Banalisées, les violences homophobes et transphobes se sont parfois installées dans le quotidien des classes, en particulier dans les quartiers dits sensibles, où peu d'élèves osent en parler. Les conséquences sont connues : repli sur soi, échec scolaire, décrochage, pouvant aller parfois jusqu’à des comportements suicidaires.

"Les LGBTphobies restent ancrées dans notre pays"

Du coup, la campagne de sensibilisation contre la haine anti-LGBT créée par le gouvernement, appelée "Tous égaux, tous alliés", tombe un peu à plat. Lancée récemment par le ministère de l'Éducation nationale et de la Jeunesse, trois ans après l’opération "L’homophobie n’a pas sa place à l’école", elle tarde à montrer ses résultats. En 2019, la campagne "ça suffit !" avait été un semi-échec. Les commentaires sous les vidéos YouTube de la campagne avaient même été désactivés.

"Les LGBTphobies restent malheureusement ancrées dans notre pays", déplorent les assos : 1870 victimes d'actes homophobes et transphobes ont été recensées par le ministère de l'Intérieur en 2019. Au total, 55% des personnes LGBT+ ont subi des actes anti-LGBT+ au cours de leur vie. Les personnes homosexuelles et bisexuelles ont en moyenne un risque de suicide quatre fois plus élevé que l'ensemble de la population, et les personnes trans sept fois plus.

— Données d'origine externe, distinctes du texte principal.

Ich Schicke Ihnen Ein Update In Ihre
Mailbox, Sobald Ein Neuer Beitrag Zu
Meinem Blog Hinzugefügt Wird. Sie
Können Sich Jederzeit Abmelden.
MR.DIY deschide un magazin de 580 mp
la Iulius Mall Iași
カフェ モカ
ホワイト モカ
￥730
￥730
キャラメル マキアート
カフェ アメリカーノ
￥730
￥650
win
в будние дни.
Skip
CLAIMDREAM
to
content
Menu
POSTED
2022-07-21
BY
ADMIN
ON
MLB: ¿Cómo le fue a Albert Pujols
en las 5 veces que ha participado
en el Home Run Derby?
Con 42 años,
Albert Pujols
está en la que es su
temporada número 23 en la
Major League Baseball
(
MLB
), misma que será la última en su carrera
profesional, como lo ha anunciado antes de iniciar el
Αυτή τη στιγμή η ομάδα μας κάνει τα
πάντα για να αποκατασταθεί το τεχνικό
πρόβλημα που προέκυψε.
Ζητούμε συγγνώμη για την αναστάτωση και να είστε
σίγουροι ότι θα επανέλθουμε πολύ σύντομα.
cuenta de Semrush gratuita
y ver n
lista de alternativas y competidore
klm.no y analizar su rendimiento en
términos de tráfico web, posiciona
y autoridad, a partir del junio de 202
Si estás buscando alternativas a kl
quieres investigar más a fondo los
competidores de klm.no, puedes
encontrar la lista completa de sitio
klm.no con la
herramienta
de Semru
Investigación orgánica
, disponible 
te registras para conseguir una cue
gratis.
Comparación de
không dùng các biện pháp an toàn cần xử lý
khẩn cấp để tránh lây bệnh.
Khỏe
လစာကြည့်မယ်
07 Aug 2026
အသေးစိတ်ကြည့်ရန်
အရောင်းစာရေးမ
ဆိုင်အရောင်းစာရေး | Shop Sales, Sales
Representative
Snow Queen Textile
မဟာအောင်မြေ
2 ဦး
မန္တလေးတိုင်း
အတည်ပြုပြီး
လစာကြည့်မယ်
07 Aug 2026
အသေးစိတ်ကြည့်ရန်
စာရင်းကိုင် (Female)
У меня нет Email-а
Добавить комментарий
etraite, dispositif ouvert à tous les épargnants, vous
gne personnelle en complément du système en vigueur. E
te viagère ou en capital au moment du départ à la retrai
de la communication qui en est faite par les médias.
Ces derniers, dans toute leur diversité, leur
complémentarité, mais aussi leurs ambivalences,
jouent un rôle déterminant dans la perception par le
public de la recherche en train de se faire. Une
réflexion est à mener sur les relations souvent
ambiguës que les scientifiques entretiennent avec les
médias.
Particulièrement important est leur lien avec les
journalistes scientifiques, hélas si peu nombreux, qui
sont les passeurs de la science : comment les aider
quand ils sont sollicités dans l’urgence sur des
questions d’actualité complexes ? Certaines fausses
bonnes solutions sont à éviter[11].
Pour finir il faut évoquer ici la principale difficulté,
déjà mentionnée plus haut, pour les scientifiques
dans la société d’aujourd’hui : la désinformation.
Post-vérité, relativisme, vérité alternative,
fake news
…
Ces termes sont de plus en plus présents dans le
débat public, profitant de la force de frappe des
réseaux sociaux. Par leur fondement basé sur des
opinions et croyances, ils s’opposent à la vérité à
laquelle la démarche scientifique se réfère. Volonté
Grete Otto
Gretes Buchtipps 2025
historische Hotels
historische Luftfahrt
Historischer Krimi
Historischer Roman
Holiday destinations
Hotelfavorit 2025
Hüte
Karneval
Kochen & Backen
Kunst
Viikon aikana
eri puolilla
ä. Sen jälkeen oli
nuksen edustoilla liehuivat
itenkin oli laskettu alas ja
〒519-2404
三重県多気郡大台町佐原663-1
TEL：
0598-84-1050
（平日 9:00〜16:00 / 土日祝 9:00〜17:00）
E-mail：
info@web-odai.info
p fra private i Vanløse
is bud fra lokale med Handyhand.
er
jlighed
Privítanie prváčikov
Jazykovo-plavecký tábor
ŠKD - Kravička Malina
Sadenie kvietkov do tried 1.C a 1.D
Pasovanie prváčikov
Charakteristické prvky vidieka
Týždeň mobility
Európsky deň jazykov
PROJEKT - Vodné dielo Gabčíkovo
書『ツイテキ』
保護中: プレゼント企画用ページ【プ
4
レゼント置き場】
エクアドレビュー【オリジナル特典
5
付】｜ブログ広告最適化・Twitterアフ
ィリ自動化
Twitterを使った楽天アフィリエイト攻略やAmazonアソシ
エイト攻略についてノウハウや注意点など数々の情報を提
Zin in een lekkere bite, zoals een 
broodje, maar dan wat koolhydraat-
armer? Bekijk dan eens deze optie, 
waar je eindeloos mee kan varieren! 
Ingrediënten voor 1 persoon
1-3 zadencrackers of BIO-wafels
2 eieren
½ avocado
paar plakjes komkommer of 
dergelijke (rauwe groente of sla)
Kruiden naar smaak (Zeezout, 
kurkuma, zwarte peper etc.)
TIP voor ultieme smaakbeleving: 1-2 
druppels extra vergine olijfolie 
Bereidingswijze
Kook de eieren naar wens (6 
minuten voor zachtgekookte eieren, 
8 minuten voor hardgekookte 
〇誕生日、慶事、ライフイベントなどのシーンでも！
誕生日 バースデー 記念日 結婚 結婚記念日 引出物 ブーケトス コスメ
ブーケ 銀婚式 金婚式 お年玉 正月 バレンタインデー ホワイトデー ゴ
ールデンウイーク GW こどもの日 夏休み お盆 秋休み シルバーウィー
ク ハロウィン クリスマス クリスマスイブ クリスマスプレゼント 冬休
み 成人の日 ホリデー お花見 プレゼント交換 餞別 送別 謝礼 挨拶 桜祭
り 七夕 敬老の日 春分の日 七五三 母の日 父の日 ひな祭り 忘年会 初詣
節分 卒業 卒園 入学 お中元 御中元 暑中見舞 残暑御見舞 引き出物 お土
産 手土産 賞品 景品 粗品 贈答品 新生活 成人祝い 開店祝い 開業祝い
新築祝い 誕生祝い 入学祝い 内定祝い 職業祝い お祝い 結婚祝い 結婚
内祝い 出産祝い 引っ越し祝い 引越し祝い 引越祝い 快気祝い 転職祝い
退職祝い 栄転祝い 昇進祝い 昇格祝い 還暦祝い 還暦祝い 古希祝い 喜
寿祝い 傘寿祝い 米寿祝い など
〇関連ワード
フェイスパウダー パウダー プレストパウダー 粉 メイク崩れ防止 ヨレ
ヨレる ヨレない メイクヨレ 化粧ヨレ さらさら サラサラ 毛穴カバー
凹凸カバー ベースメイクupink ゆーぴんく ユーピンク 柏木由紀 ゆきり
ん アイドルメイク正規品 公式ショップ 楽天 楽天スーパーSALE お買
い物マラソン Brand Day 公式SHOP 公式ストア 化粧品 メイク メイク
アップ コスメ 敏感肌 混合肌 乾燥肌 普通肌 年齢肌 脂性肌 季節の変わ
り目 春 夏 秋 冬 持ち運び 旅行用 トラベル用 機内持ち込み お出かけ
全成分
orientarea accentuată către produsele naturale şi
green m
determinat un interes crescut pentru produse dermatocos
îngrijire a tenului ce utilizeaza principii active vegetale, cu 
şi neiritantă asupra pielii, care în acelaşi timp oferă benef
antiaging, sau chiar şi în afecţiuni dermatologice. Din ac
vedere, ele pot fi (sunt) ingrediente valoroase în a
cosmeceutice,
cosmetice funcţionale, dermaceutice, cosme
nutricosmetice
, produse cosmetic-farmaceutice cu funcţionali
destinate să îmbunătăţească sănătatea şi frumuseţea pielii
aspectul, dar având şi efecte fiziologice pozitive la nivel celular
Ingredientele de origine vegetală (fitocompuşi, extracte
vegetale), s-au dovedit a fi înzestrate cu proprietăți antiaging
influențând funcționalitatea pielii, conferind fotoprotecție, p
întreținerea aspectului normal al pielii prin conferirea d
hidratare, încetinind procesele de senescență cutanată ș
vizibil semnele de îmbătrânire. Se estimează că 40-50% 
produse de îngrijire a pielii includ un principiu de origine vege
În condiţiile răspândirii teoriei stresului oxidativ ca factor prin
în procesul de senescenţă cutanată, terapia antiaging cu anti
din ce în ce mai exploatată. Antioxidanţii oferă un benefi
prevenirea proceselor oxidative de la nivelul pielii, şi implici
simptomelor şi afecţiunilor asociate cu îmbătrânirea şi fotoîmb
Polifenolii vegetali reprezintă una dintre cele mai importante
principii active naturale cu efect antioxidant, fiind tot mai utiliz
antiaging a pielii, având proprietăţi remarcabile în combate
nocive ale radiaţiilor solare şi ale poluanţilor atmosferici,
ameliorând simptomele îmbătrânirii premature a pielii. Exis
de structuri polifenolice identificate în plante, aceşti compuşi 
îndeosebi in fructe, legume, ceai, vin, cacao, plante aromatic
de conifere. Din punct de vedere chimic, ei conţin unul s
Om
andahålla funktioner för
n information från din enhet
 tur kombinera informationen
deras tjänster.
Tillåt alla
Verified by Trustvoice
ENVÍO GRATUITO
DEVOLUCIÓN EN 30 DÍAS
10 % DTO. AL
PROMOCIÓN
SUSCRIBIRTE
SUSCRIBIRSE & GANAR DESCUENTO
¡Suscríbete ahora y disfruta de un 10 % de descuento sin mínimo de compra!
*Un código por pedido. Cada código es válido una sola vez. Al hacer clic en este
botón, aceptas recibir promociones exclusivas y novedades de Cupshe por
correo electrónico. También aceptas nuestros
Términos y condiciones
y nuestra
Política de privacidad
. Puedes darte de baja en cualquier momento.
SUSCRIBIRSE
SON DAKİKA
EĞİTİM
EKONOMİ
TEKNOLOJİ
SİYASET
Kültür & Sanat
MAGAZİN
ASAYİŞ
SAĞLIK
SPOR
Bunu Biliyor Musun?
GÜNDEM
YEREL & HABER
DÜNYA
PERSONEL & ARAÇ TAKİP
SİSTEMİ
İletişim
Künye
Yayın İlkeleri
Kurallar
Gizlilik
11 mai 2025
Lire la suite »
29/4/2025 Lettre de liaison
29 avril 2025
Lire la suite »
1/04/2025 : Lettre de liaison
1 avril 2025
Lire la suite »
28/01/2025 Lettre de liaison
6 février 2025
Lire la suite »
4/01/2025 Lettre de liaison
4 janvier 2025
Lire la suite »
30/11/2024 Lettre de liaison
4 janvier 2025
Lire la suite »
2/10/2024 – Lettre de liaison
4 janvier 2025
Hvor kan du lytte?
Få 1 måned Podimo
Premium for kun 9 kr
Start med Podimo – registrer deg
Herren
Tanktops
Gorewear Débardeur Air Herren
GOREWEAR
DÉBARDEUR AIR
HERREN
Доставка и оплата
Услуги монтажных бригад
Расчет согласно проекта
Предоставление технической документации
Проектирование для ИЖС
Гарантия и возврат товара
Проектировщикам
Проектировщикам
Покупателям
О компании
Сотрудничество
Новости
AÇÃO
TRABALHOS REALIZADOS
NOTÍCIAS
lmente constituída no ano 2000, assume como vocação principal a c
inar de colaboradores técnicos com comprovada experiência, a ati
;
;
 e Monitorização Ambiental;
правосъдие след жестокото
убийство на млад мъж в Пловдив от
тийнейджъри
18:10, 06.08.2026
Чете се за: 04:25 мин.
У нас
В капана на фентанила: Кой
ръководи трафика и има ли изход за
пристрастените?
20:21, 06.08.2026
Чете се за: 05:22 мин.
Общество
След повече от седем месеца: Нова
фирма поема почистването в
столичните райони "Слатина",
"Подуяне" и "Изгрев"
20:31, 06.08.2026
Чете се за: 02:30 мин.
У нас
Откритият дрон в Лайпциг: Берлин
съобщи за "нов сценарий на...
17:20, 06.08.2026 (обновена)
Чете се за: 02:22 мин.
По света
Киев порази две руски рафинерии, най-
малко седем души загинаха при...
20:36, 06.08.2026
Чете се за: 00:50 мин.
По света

Pour Véronique Cerasoli, de SOS Homophobie, la déception pointe déjà : "Ce plan va dans le bon sens, mais on peine à voir comment les mesures vont être mises en application, en termes de moyens et de coordination entre ministères", réagit-elle. "Nous saluons le comité de suivi. Nous serons vigilants", assure-t-elle. SOS Homophobie, qui fait également de la sensibilisation en milieu scolaire dans tout le pays, indique avoir constaté en 2020 une hausse de 38% des signalements "d'actes LGBTphobes en milieu scolaire". Le combat continue.